With a single prompt, ChatGPT can craft a resume tailored precisely to any job listing, embedding all relevant keywords to bypass automated filters. Some job seekers have gone further, employing AI agents that autonomously search for and apply to jobs on their behalf. Recruiters are calling it an “applicant tsunami” that is showing no signs of slowing down.
In response to the overwhelming volume of applications, many companies have turned to automation themselves. AI-driven interviews, résumé screening, and candidate ranking are becoming more common. At Chipotle, for example, an AI chatbot named “Ava Cado” has reduced hiring times by 75 per cent.
Platforms like HireVue use AI to assess candidate responses in video interviews, offer gamified skill assessments, and even simulate “virtual tryouts” for attributes like emotional intelligence. But job seekers are also using AI to cheat in these assessments, creating an unusual standoff that recruiter Hung Lee describes as “AI versus AI”.
Fake identities
The integrity of applicants is also under scrutiny. In January, the US Department of Justice revealed a scheme involving North Korean nationals securing remote IT jobs in American firms using fake identities. According to NYT, Gartner analyst Emi Chiba, said that such cases are increasingly common, and estimates suggest that by 2028, one in four job applicants could be fake. Her recommendation? More advanced identity-verification technologies for recruiters.

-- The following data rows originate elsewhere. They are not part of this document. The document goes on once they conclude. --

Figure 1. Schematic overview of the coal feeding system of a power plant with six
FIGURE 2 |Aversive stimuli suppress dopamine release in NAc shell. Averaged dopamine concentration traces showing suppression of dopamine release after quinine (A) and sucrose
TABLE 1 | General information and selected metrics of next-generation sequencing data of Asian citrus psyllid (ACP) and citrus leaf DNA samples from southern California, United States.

LinkedIn’s countermeasures
To combat the flood of low-quality or misaligned applications, LinkedIn has begun rolling out AI tools. These include an agent that writes follow-up messages, screens candidates, and recommends top applicants. A new feature for premium subscribers shows candidates how well their qualifications align with a particular job, reportedly reducing applications to “low match” roles by 10 per cent.
However, some recruiters are growing disillusioned with the entire process. The sheer volume of automated applications is making job postings more of a liability than an opportunity.

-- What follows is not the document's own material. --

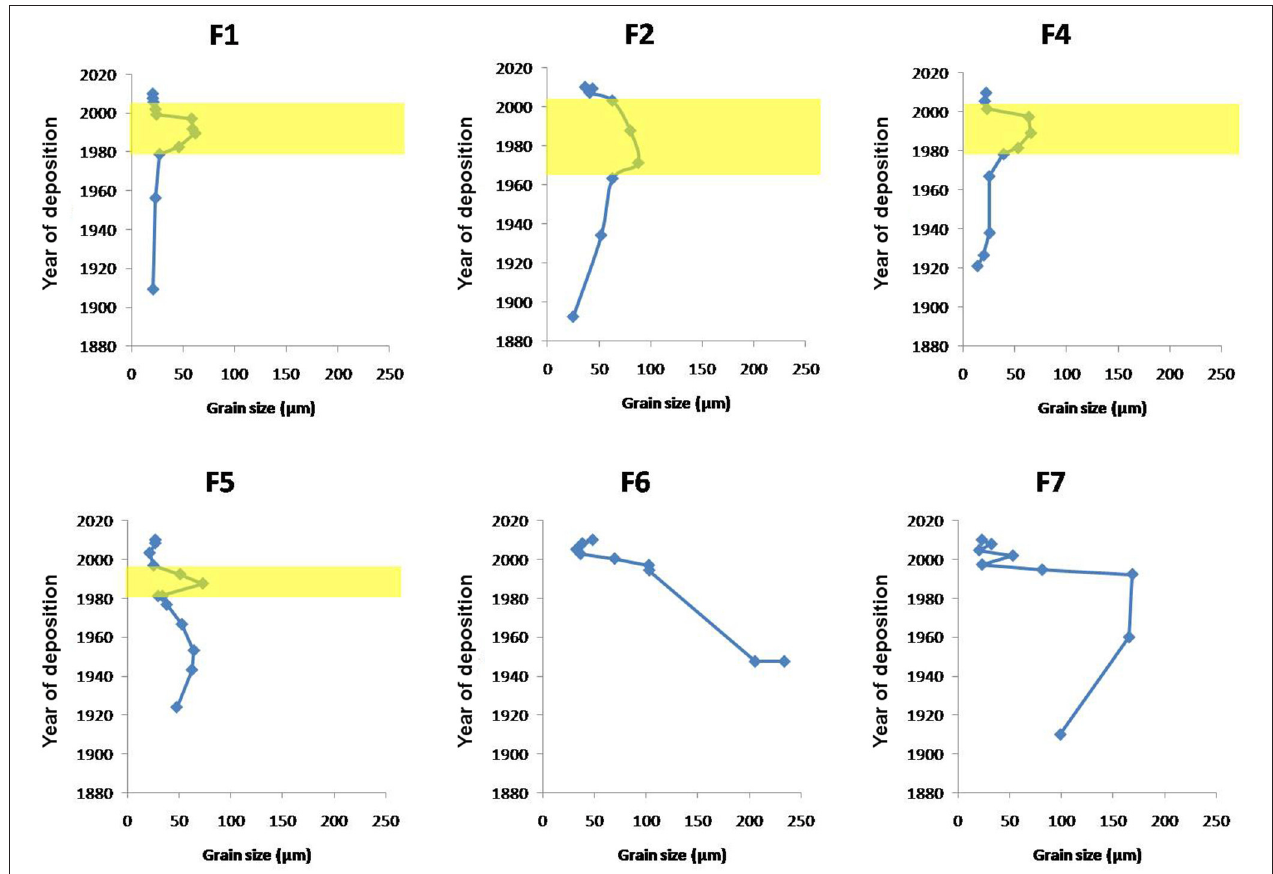
FIGURE 8 | Median grain sizes ( µ m) of the sediment in the cores F1, F2, F4, F5, F6, F7 plotted against the respective age of the sediment layer. Distinct coarse grained zones within the cores are indicated by horizontal yellow bars. Due to the lack of fine sediments below 2cm, no datings are available for core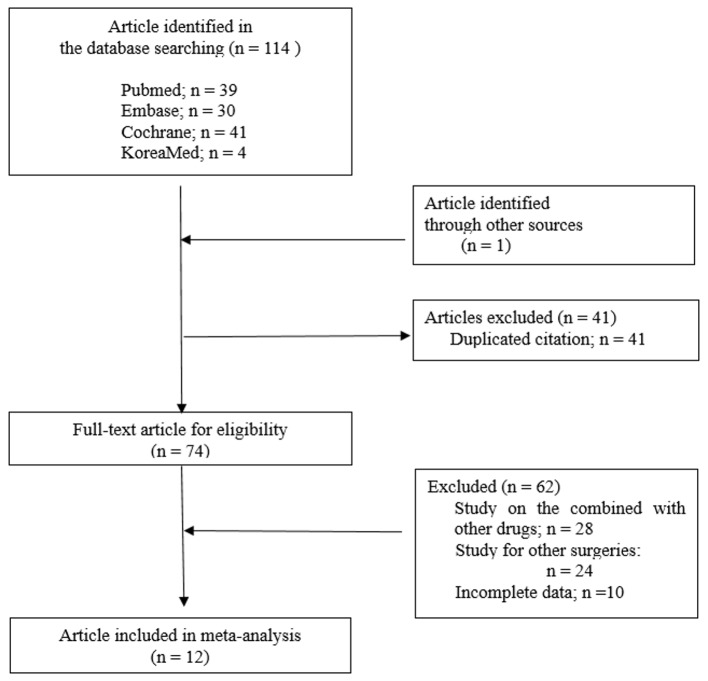
PRISMA flow diagram for the study inclusion and exclusion process.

The rise of AI in hiring has also triggered legal and ethical concerns. Critics warn of algorithmic bias, and the European Union’s AI Act has designated hiring tools as “high-risk,” subject to stringent regulation. While the US lacks a federal law on AI in hiring, existing anti-discrimination laws still apply. As Marcia Goodman, a partner at Mayer Brown, said, “You’re not allowed to discriminate, and of course most employers are trying not to, but easier said than done.”
Despite the chaos, experts believe that the AI job hunt may eventually settle into a more balanced, authentic process. Career coach Jeremy Schifeling notes that the current trend is largely reactive—job seekers deploying AI in response to increasingly automated screening. “A lot of people are going to waste a lot of time, processing power, and money until we reach that realisation,” he warned.